Zoe Dolan, a lawyer representing Abu Ghaith, did not immediately respond to requests for comment.

"Justice done," the office of Acting U.S. Attorney Joon Kim in Manhattan said on Twitter.

Abu Ghaith had been appealing his March 2014 conviction by a Manhattan federal jury for conspiring to kill Americans, conspiring to provide material support for terrorists, and providing such support.

Prosecutors had portrayed him as a charismatic mouthpiece for al Qaeda after the Sept. 11, 2001 attacks, who recorded inflammatory videos to attract new members.

At his September 2014 sentencing hearing, Abu Ghaith had appeared unrepentant, telling U.S. District Judge Lewis Kaplan that "at the same moment where you are shackling my hands and intend to bury me alive, you are at the same time unleashing the hands of hundreds of Muslim youths."

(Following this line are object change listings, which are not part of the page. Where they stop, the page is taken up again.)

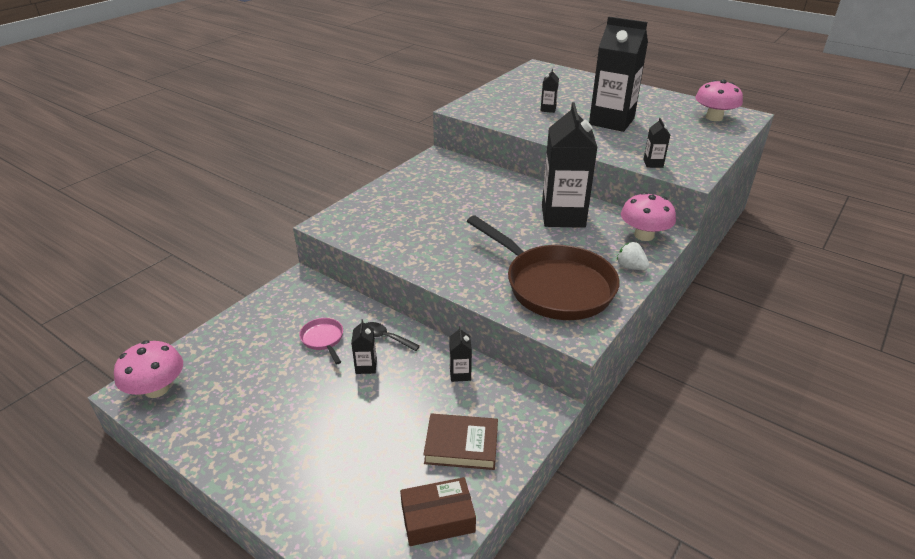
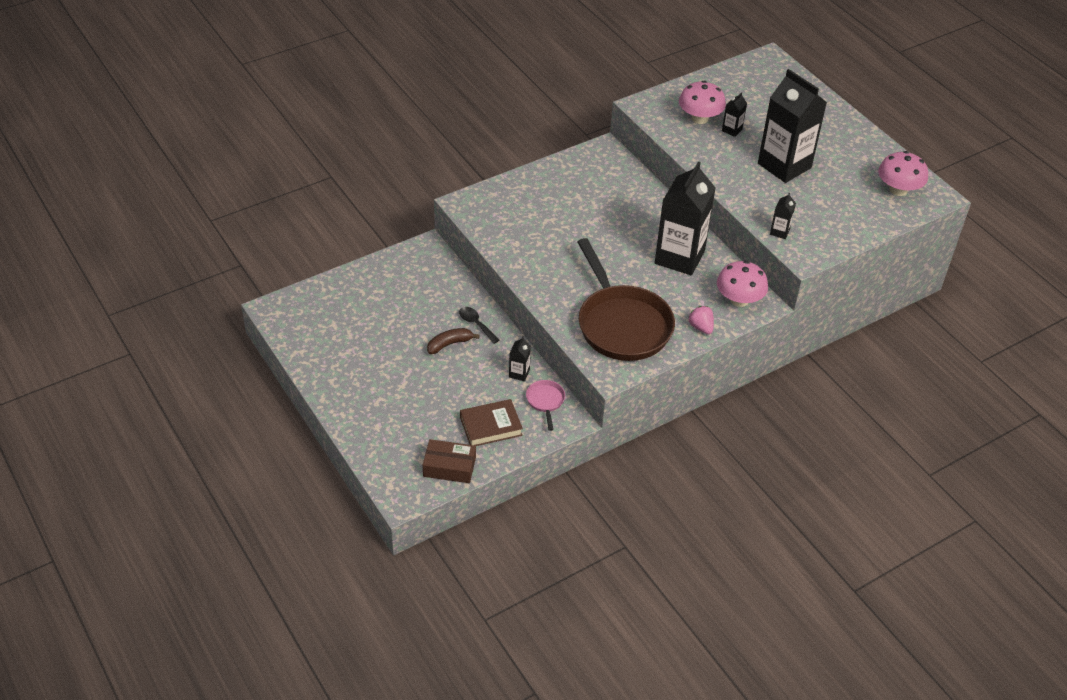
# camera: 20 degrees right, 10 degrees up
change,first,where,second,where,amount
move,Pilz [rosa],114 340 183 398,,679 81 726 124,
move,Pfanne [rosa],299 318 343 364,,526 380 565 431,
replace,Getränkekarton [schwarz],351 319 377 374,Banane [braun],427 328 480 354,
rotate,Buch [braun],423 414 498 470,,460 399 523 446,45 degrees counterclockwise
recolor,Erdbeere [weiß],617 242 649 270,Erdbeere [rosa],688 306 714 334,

Abu Ghaith is serving his sentence at the "Supermax" prison in Florence, Colorado.

It houses many other inmates implicated in terrorism-related offenses, including al Qaeda operative Zacarias Moussaoui, 1993 World Trade Center bombing defendant Ramzi Yousef, 2013 Boston Marathon bomber Dzhokhar Tsarnaev, accused "Shoe Bomber" Richard Reid, and "Unabomber" Ted Kaczynski.

U.S. forces in Pakistan killed bin Laden in May 2011.